Simply put, if a serial program executes for S + P time, and you manage to make P get spread over T threads, the new execution time is S + (P+L)/T where L is the additional time caused by locking shared resources.

But in our case, the situation is more complex. We have two choices for parallel execution – Xeon and Xeon Phi. Xeon Phi has more cores, no L3 cache, a faster L4 HBMW cache. It has similar vector performance to Xeon per VPU. But it has slower serial execution.

So we need to rewrite the serial program’s execution time formula as S + Pscalar + Pvector

Then, ignoring locking, the

Xeon execution is approximately S + Pscalar/20 + Pvector/20 20 cores

Xeon Phi execution is approximately S\*4 + Pscalar\*4/60 + Pvector/60 60 cores, each ¼ the speed of a Xeon core

For Xeon Phi to win, S\*0.75 - Pscalar\*0.017 + Pvector/30 > 0

i.e S\*0.75 > Pscalar\*0.017 – Pvector/30

S > Pscalar\*0.02 – Pvector/22

But we can pretend S is zero, and get Pvector > Pscalar\*0.44

It is not clear that we have meet this goal – more measurement is needed – but the measurements will not be valid until the following concern is addressed.

However this coarse calculation assumed L to be zero. L is not zero. L is larger on Xeon Phi than it is on Xeon because there are more cores and the cores are slower.

What are the causes of L – the serialization due to locking?

# Causes of Lock Serialization

In our case there are four causes of serialization

1. The serialization by locks within the parallel portion of the code when accessing the heap
2. The serialization by locks within the parallel portion of the code when accessing shared data
3. The serialization by the shared memory subsystem caused by missing the private caches

The code should avoid the heap as much as possible, and avoid shared data as much as possible.
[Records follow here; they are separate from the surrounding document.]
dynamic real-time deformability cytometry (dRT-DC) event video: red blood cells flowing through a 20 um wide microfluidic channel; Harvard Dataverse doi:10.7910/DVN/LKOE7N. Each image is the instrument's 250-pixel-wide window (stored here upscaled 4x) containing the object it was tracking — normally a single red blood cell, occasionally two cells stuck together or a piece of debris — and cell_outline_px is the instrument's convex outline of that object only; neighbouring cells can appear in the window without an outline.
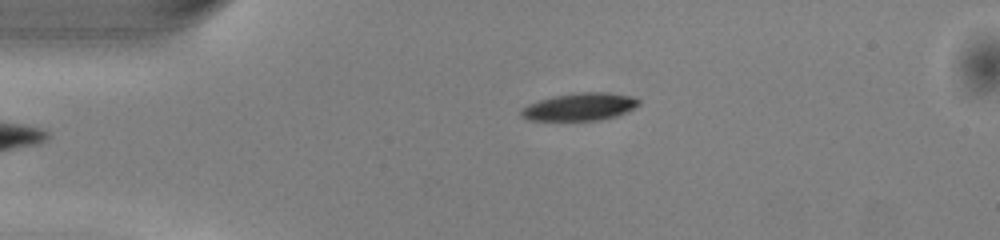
{"species": "common noctule bat (a hibernating species)", "species_latin": "Nyctalus noctula", "temperature_condition": "warm", "stored_images_in_passage": 36, "camera_frame_rate_fps": 3000, "um_per_image_px": 0.085, "animal": {"sex": "male", "body_mass_g": 13.0, "forearm_length_mm": 53.1}, "frame": {"image": 1, "passage_image": 3, "time_ms": 0.667, "image_size_px": [1000, 240], "cell_outline_px": [[640, 104], [628, 112], [616, 116], [600, 120], [528, 120], [520, 116], [520, 108], [528, 104], [552, 96], [580, 92], [608, 92], [632, 96], [640, 100]], "centroid_in_image_um": [49.29, 9.07], "position_along_channel_um": 35.7, "area_um2": 19.07}}
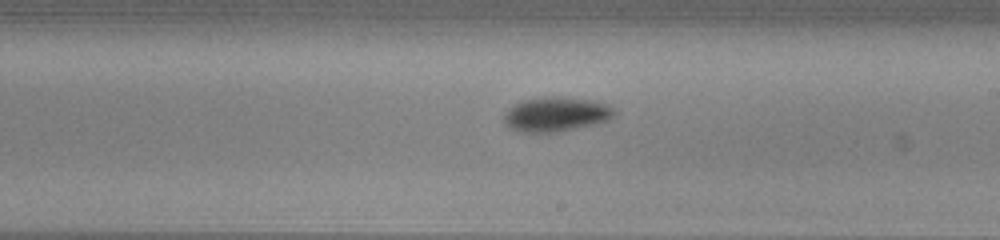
{"frame": {"image": 2, "passage_image": 21, "time_ms": 6.667, "image_size_px": [1000, 240], "cell_outline_px": [[616, 112], [608, 120], [596, 124], [560, 132], [520, 132], [512, 128], [504, 120], [504, 112], [508, 108], [524, 100], [548, 96], [560, 96], [592, 100], [608, 104]], "centroid_in_image_um": [47.29, 9.71], "position_along_channel_um": 241.7, "area_um2": 22.2}}
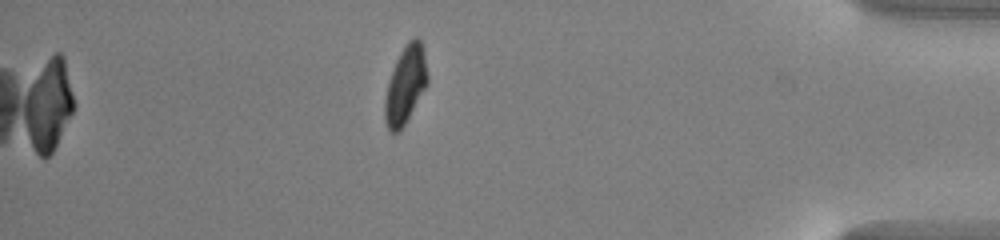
{"frame": {"image": 3, "passage_image": 36, "time_ms": 11.667, "image_size_px": [1000, 240], "cell_outline_px": [[428, 84], [400, 132], [392, 132], [388, 128], [384, 120], [384, 100], [388, 80], [396, 60], [400, 52], [408, 40], [416, 36], [420, 40], [424, 48], [428, 76]], "centroid_in_image_um": [34.47, 7.2], "position_along_channel_um": 400.7, "area_um2": 19.54}, "authors_computed_cell_mechanics": {"area_um2": 20.5768, "velocity_mm_per_s": 4.0493, "shape_relaxation_time_tau1_ms": 1.5952, "shape_relaxation_time_tau2_ms": null, "deformation_change_tau1": 0.1403, "deformation_change_tau2": null}}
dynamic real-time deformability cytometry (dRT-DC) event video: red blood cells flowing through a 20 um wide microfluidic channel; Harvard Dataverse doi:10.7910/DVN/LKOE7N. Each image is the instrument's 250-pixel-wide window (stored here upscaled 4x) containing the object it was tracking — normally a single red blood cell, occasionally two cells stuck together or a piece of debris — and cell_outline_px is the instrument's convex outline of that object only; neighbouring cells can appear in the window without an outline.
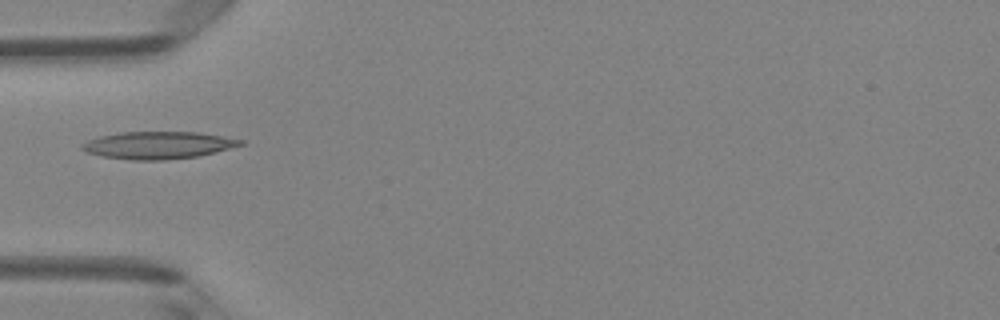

The only way to avoid locking in the memory subsystem is to require make sure the memory traffic is somewhat lower than the max memory bandwidth.

# Our Memory Bandwidth Needs

The Xeon Phi can do approximately 6T Flops/sec, and each Flop needs about 8 bytes of data from the memory subsystem, so about 60TB/sec

The HBWM can supply about 600GB/sec – 1/100th of this. The DRAM about 60GB/sec - 1/1000th of it.

That means each number fetched from the HBWM must feed about 100 instructions, but our current algorithms don’t have this happening. Instead a typical fetch it is feeding between 1 to 5 instructions before being evicted from the L2 caches.

This observation is true for both Xeon and Xeon Phi. We need to increase our L2 hit rates from 99.9% to 99.999%, and can afford to do 10x more floating point operations to achieve this goal.

The main reason our usage rates are low is because our algorithms typically implement f(g(image)) by computing and storing g(image) and then later apply h to the stored g.

# Reducing Memory Traffic

The simple solution therefore is to NOT compute and store g(image), but to delay computing it until it is needed, and to recomputed it if it is needed again much later – only storing if the L2 cache is big enough.

We have several operations that we do on images – scale, rotate, translate, mask. Almost all of these are memory bound – only do a few floating point ops per cell.

Almost all can be easily expressed in a manner that will support delayed evaluation of cacheable sub-matrices. It should be easy to code in a way that can be easily flipped between either delaying and combining ops, or doing the op immediately, without the main algorithm code having to change.

# Coding Implications

To code this cleanly will require using C++ and the optimizing compilers expertly, but it should not mess up the expression of the algorithm itself.

I am beginning to explore this with some code prototypes.